### Information ###

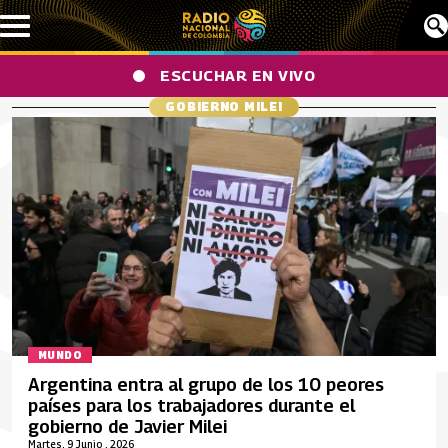
Pasar al contenido principal
ESCUCHAR EN VIVO
GOBIERNO MILEI
MUNDO
Argentina entra al grupo de los 10 peores
países para los trabajadores durante el
gobierno de Javier Milei
Martes, 9 Junio , 2026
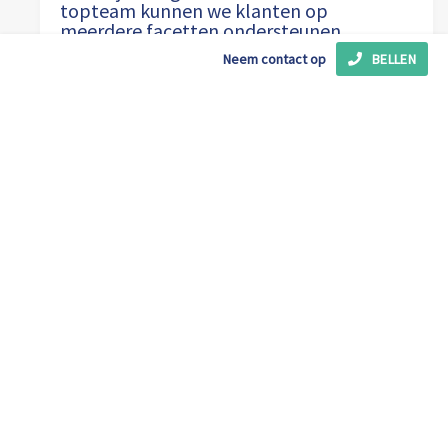
topteam kunnen we klanten op
meerdere facetten ondersteunen.
Neem contact op
BELLEN
Geralt Vels
·
Algemeen directeur
Onze missie
Gedreven door kwaliteit
We zijn toegewijd om ieder project soepel te laten
verlopen. Dit doen we met al meer dan 40 jaar ervaring.
Onze faciliteiten zijn uitgerust met gespecialiseerd
materiaal voor offshore projecten. Naast uitstekende
faciliteiten, zijn we trots op ons team van experts die 24/7
beschikbaar zijn.
U vindt ons in de Eemshaven, Nederland. De perfecte HUB
naar Europa, Azië en andere markten.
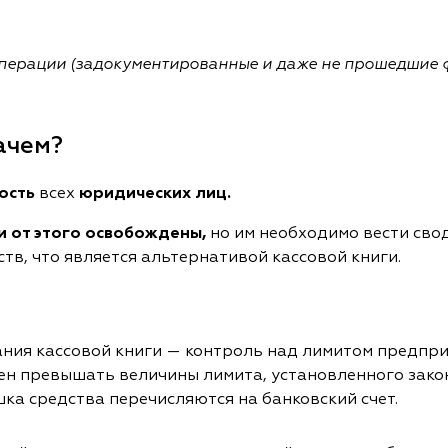
операции (задокументированные и даже не прошедшие 
ачем?
ость
всех
юридических лиц.
 от этого освобождены,
но им необходимо вести сво
в, что является альтернативой кассовой книги.
ания кассовой книги — контроль над лимитом предпри
жен превышать величины лимита, установленного зак
шка средства перечисляются на банковский счет.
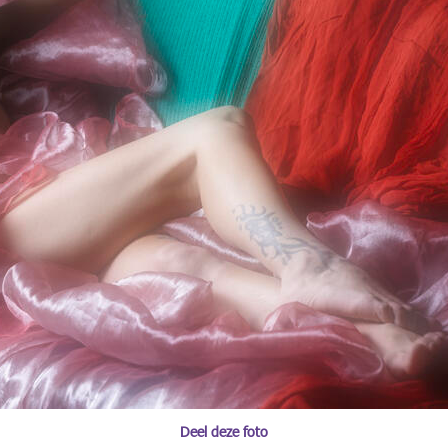
Deel deze foto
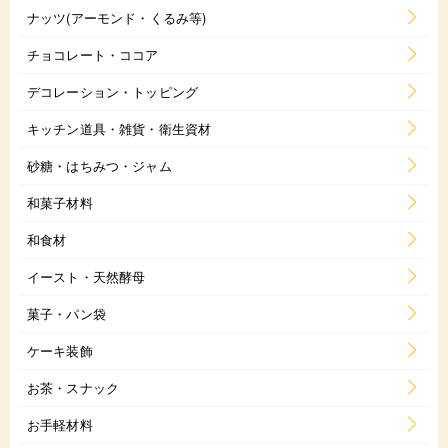
ナッツ(アーモンド・くるみ等)
チョコレート・ココア
デコレーション・トッピング
キッチン道具・雑貨・衛生資材
砂糖・はちみつ・ジャム
和菓子材料
和食材
イースト・天然酵母
菓子・パン袋
ケーキ装飾
お茶・スナック
お手軽材料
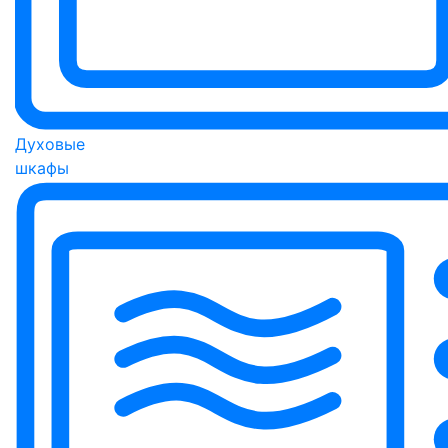
Духовые
шкафы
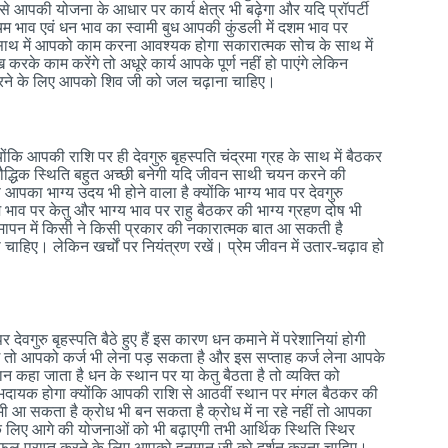
 आपकी योजना के आधार पर कार्य क्षेत्र भी बढ़ेगा और यदि प्रॉपर्टी
ंचम भाव एवं धन भाव का स्वामी बुध आपकी कुंडली में दशम भाव पर
े साथ में आपको काम करना आवश्यक होगा सकारात्मक सोच के साथ में
के काम करेंगे तो अधूरे कार्य आपके पूर्ण नहीं हो पाएंगे लेकिन
त करने के लिए आपको शिव जी को जल चढ़ाना चाहिए।
ि आपकी राशि पर ही देवगुरु बृहस्पति चंद्रमा ग्रह के साथ में बैठकर
र बौद्धिक स्थिति बहुत अच्छी बनेगी यदि जीवन साथी चयन करने की
पका भाग्य उदय भी होने वाला है क्योंकि भाग्य भाव पर देवगुरु
्रम भाव पर केतु और भाग्य भाव पर राहु बैठकर की भाग्य ग्रहण दोष भी
 समापन में किसी ने किसी प्रकार की नकारात्मक बात आ सकती है
चाहिए। लेकिन खर्चों पर नियंत्रण रखें। प्रेम जीवन में उतार-चढ़ाव हो
गुरु बृहस्पति बैठे हुए हैं इस कारण धन कमाने में परेशानियां होगी
ेंगे तो आपको कर्ज भी लेना पड़ सकता है और इस सप्ताह कर्ज लेना आपके
न कहा जाता है धन के स्थान पर या केतु बैठता है तो व्यक्ति को
ाभदायक होगा क्योंकि आपकी राशि से आठवीं स्थान पर मंगल बैठकर की
 भी आ सकता है क्रोध भी बन सकता है क्रोध में ना रहे नहीं तो आपका
 लिए आगे की योजनाओं को भी बढ़ाएगी तभी आर्थिक स्थिति स्थिर
ुभ फल प्राप्त करने के लिए आपको हनुमान जी को दर्शन करना चाहिए।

###

__Work request__
Set down again, word for word, the stretch of records from the line with "र बौद्धिक स्थिति" to the line with "लिए आगे की योजनाओं", both of those lines included.

__Response for this exercise__
र बौद्धिक स्थिति बहुत अच्छी बनेगी यदि जीवन साथी चयन करने की
पका भाग्य उदय भी होने वाला है क्योंकि भाग्य भाव पर देवगुरु
्रम भाव पर केतु और भाग्य भाव पर राहु बैठकर की भाग्य ग्रहण दोष भी
 समापन में किसी ने किसी प्रकार की नकारात्मक बात आ सकती है
चाहिए। लेकिन खर्चों पर नियंत्रण रखें। प्रेम जीवन में उतार-चढ़ाव हो
गुरु बृहस्पति बैठे हुए हैं इस कारण धन कमाने में परेशानियां होगी
ेंगे तो आपको कर्ज भी लेना पड़ सकता है और इस सप्ताह कर्ज लेना आपके
न कहा जाता है धन के स्थान पर या केतु बैठता है तो व्यक्ति को
ाभदायक होगा क्योंकि आपकी राशि से आठवीं स्थान पर मंगल बैठकर की
 भी आ सकता है क्रोध भी बन सकता है क्रोध में ना रहे नहीं तो आपका
 लिए आगे की योजनाओं को भी बढ़ाएगी तभी आर्थिक स्थिति स्थिर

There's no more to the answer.